The dysregulation of intracellular calcium in Alzheimer disease

Alzheimer disease (AD) is the most common neurodegenerative disorder worldwide and is at present, incurable. The accumulation of toxic amyloid-beta (Aβ) peptide aggregates in AD brain are thought to trigger the extensive synaptic loss and neurodegeneration linked to cognitive decline, an idea that underlies the 'amyloid hypothesis' of AD etiology in both the familal (FAD) and sporadic forms of the disease. Mutations causing FAD also result in the dysregulation of neuronal calcium (Ca²⁺) handling and may contribute to AD pathogenesis, an idea termed the 'calcium hypothesis' of AD. In particular, Ca²⁺ dysregulation by the endoplasmic reticulum (ER) in AD mouse models results in augmented cytosolic Ca²⁺ levels which can trigger signalling cascades that are detrimental to neuronal function and health.
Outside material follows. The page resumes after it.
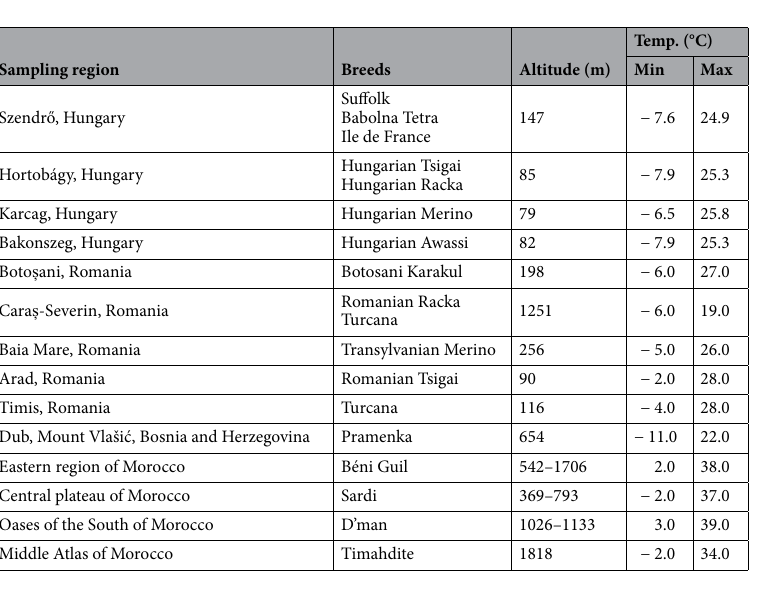
Table 2. Sampling region climatological details.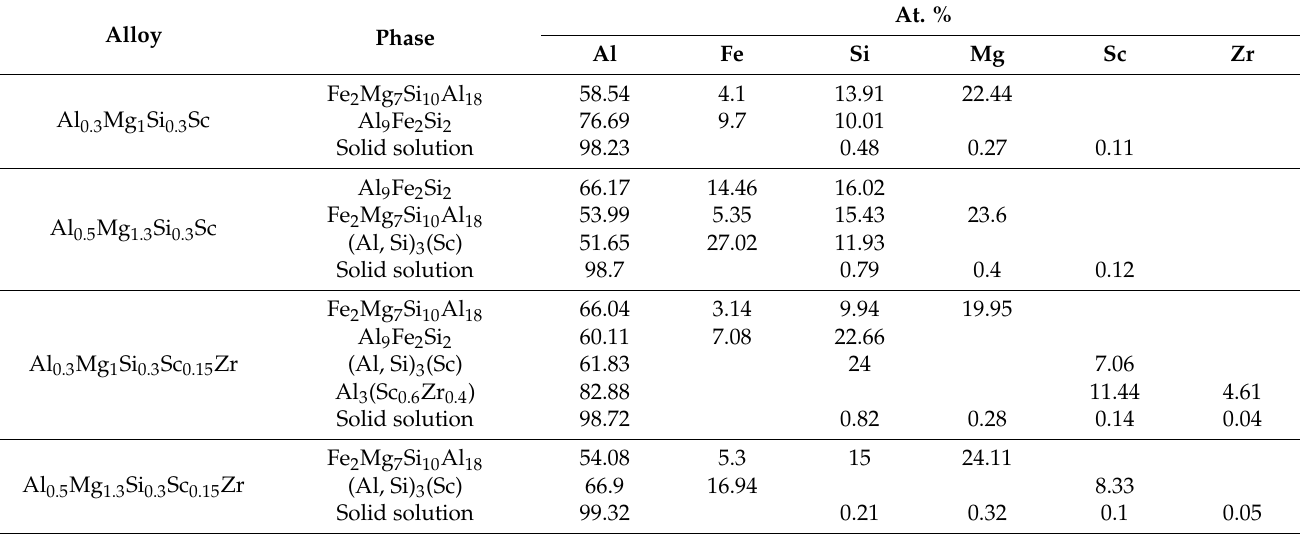
Table 4. Chemical composition of intermetallic particles in the studied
However, there is growing evidence to suggest that not all forms of Ca²⁺ dysregulation in AD neurons are harmful and some of them instead may be compensatory. These changes may help modulate neuronal excitability and slow AD pathology, especially in the early stages of the disease. Clearly, a better understanding of how dysregulation of neuronal Ca²⁺ handling contributes to neurodegeneration and neuroprotection in AD is needed as Ca²⁺ signalling modulators are targets of great interest as potential AD therapeutics.